Performance Gains: State-of-the-art MSR models (e.g., M³BSR, PRISM, CAMMSR, MuSTRec, MMSRARec) report relative gains of 6–33% NDCG or Recall over both classical sequential baselines (GRU4Rec, SASRec, BERT4Rec) and earlier multimodal approaches (MMSR, MMMLP, FDSA) (Cui et al., 7 Aug 2025, Zhang et al., 16 Jan 2026, Xu et al., 4 Mar 2026, Sahyouni et al., 6 Feb 2026, Wang et al., 24 Dec 2025).
Cold-Start and Transfer: Multimodal and ID-agnostic pipelines consistently alleviate cold-item sparsity, yielding 30–50× boosts in HR@10 for cold items/topics (Li et al., 2024, Song et al., 2023, Wang et al., 2023).
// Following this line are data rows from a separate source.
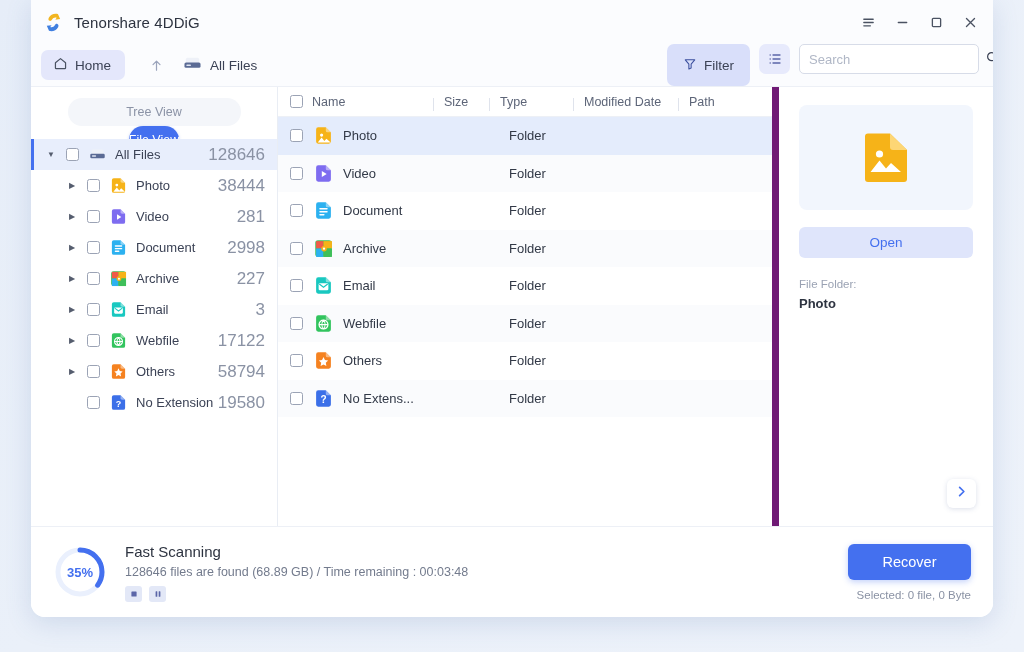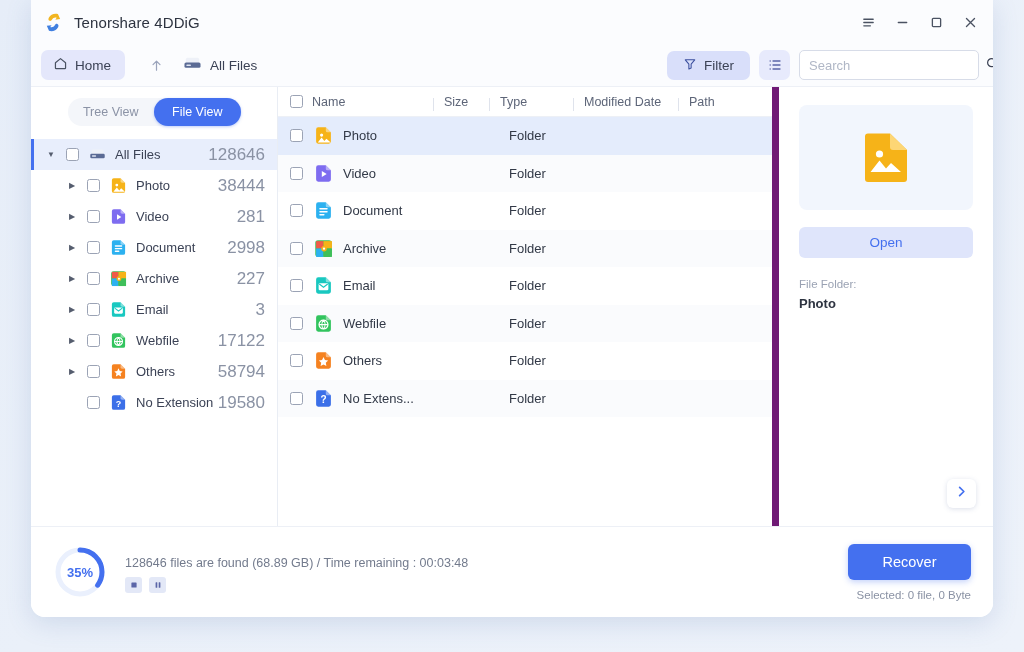"Filter" .toolbar-right { align-items: center -> none }
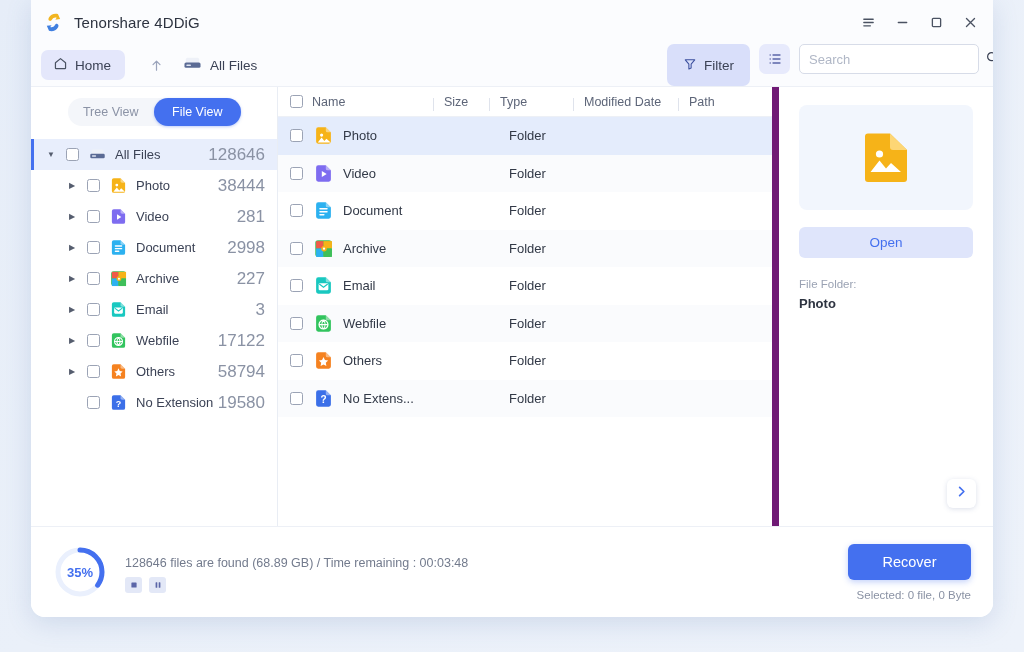"Tree View" .viewtoggle { flex-direction: none -> column }
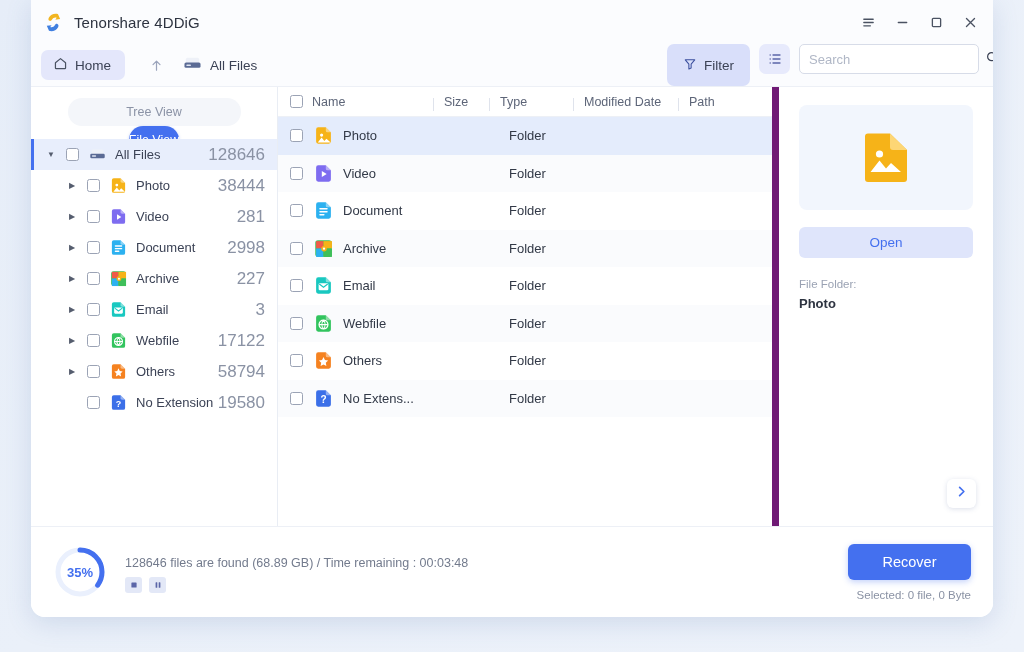"Fast Scanning" div.scan-title { html: none -> <div>Fast Scanning</div> }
Pretrained representations enable robust cross-domain transfer with limited new data (Fan et al., 3 Jun 2025, Song et al., 2023).
Ablation Studies: Empirical decoupling of components demonstrates that modality-specific denoising, contrastive identity/multimodal alignment, mixture-of-experts routing, and category-guided fusion each contribute significantly to final performance, with removal often incurring 3–14% performance drops on core benchmarks (Cui et al., 7 Aug 2025, Li et al., 2024, Hu et al., 2024, Zhang et al., 16 Jan 2026).

6. Advanced Topics: Reasoning, Interpretability, and Robustness

Reasoning and Chain-of-Thought: MLLMRec-R1 incorporates GRPO-based training with multimodal Chain-of-Thought (CoT) supervision, textualizing visual histories for scalable RL-finetuning and robust ranking improvements (Wang et al., 6 Mar 2026).
Interpretability: MMSRARec utilizes offline MLLM-driven summarization to map item histories to concise keywords, making decision rationales traceable and human-interpretable (Wang et al., 24 Dec 2025).
Fusion Robustness: Approaches such as MDSRec, BiVRec, and REVEAL are empirically robust to missing or noisy modalities, partial category corruption, and behavioral feedback noise, often demonstrating superior cold-start and transfer resilience compared to both unimodal and naïve fusion baselines (Li et al., 2024, Hu et al., 2024, Li et al., 8 Jun 2026).

7. Limitations and Future Directions

Contemporary MSR models, while substantially more robust and performant than prior baselines, exhibit limitations:

Most focus on textual and visual modalities; audio, user-profile, and graph modalities remain under-integrated (Li et al., 2024, Li et al., 2024).
Fine-grained user modeling (e.g., per-session or demographic fusion) is only partially explored (Zhang et al., 16 Jan 2026).
Scalability to extremely long histories and industrial-scale corpora may require further innovations in model compression, online adaptation, and hybrid GNN/Transformer integration (Fu et al., 2024, Zhong et al., 8 Nov 2025).
End-to-end optimization, particularly for LLM/MLLM-based MSR, is an active research area, including joint training/inference and dynamic prompt or CoT adaptation (Wang et al., 24 Dec 2025, Wang et al., 6 Mar 2026).